◆ GIVEN TASK: Copy out every line below that contains the string "Output".

╭─ DATASET EXTRACT

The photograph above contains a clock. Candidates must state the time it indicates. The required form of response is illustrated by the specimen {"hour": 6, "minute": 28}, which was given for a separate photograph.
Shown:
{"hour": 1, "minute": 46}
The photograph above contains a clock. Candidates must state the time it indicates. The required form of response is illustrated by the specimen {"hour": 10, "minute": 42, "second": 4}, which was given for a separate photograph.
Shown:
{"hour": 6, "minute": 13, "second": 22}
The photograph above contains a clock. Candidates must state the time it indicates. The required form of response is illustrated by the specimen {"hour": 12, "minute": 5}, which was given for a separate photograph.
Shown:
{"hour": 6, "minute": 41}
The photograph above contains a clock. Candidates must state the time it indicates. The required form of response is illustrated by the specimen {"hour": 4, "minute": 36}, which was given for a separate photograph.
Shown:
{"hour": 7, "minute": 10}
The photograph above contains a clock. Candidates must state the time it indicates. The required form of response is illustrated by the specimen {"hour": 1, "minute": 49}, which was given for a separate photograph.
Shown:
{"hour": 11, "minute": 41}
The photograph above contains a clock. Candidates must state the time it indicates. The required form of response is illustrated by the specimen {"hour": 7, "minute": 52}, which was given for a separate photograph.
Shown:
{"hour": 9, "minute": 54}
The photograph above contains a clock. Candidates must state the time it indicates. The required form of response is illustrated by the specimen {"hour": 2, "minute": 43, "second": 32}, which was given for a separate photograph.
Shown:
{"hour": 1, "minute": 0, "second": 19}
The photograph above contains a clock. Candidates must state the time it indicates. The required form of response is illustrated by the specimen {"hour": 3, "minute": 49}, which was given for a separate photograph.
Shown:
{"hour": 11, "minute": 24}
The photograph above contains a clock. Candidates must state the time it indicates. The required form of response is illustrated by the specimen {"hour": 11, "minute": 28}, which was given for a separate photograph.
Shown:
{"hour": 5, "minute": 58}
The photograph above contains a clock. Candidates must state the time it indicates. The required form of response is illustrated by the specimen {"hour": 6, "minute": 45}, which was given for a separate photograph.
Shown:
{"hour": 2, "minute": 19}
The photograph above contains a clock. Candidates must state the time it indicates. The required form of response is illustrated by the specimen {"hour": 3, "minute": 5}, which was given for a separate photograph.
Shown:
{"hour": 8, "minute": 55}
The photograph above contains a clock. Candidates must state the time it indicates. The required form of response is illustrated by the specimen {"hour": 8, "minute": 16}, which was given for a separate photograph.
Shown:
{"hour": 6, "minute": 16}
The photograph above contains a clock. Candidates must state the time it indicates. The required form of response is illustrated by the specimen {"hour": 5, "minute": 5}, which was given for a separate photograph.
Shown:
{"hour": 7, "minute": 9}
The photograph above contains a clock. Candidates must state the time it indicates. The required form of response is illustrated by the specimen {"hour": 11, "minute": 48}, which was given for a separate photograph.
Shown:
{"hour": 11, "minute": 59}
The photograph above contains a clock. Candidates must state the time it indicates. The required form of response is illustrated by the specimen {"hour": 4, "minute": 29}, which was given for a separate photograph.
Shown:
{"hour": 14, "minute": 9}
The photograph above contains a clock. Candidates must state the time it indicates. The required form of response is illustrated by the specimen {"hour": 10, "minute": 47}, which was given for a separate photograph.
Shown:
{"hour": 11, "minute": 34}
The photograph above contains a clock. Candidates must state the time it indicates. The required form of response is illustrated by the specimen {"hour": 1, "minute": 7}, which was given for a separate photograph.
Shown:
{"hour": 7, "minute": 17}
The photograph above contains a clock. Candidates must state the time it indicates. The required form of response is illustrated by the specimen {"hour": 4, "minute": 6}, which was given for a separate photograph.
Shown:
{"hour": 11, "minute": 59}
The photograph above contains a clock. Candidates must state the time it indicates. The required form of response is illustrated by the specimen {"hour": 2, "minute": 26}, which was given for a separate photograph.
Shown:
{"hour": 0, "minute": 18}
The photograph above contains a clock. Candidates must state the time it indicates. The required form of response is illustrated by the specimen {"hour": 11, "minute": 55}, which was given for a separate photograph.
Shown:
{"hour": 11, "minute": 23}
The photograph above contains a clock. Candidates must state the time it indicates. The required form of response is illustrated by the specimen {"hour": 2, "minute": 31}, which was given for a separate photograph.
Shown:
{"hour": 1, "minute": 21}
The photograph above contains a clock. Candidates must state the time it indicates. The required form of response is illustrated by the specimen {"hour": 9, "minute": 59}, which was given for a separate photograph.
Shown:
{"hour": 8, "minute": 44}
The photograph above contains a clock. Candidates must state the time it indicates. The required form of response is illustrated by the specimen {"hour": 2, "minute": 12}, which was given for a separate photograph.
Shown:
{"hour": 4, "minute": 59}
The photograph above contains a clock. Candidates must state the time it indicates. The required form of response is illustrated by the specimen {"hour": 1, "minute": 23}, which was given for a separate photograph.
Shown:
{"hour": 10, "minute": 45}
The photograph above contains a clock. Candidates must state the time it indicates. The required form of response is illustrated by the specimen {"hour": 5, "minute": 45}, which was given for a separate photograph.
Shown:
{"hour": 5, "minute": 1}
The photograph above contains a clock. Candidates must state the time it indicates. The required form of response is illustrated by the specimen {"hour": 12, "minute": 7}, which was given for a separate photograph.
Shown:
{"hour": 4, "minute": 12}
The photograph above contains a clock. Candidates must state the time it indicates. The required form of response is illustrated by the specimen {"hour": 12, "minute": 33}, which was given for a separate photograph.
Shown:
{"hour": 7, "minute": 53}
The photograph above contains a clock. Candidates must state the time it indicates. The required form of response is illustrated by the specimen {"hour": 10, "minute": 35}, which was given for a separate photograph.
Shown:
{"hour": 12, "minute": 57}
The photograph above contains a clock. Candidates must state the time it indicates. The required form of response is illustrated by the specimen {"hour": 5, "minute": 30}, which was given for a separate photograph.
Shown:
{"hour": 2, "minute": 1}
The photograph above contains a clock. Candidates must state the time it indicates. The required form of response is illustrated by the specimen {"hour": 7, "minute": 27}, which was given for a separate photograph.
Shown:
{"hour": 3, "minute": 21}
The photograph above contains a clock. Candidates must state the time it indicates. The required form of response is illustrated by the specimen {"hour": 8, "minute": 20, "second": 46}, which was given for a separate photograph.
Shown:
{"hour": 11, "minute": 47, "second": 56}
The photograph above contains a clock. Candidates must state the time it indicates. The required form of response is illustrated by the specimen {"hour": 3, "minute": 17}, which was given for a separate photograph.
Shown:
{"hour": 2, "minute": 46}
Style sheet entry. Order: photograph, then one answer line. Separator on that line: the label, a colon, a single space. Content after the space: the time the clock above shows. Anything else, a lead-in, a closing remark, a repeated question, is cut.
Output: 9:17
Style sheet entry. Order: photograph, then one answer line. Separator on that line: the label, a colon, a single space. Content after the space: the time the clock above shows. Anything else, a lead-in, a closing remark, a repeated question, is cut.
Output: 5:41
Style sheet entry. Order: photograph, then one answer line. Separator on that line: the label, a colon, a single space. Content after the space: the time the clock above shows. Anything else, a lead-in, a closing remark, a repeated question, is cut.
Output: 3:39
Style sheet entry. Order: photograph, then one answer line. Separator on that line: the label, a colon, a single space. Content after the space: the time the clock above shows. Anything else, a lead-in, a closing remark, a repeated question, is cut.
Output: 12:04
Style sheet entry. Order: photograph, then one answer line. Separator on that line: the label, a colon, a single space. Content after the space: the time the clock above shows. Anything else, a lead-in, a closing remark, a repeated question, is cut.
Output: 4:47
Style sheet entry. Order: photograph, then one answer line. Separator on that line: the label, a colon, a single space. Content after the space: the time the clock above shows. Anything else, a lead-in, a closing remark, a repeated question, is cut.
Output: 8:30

╰─

◆ ANSWER IN FULL:
Output: 9:17
Output: 5:41
Output: 3:39
Output: 12:04
Output: 4:47
Output: 8:30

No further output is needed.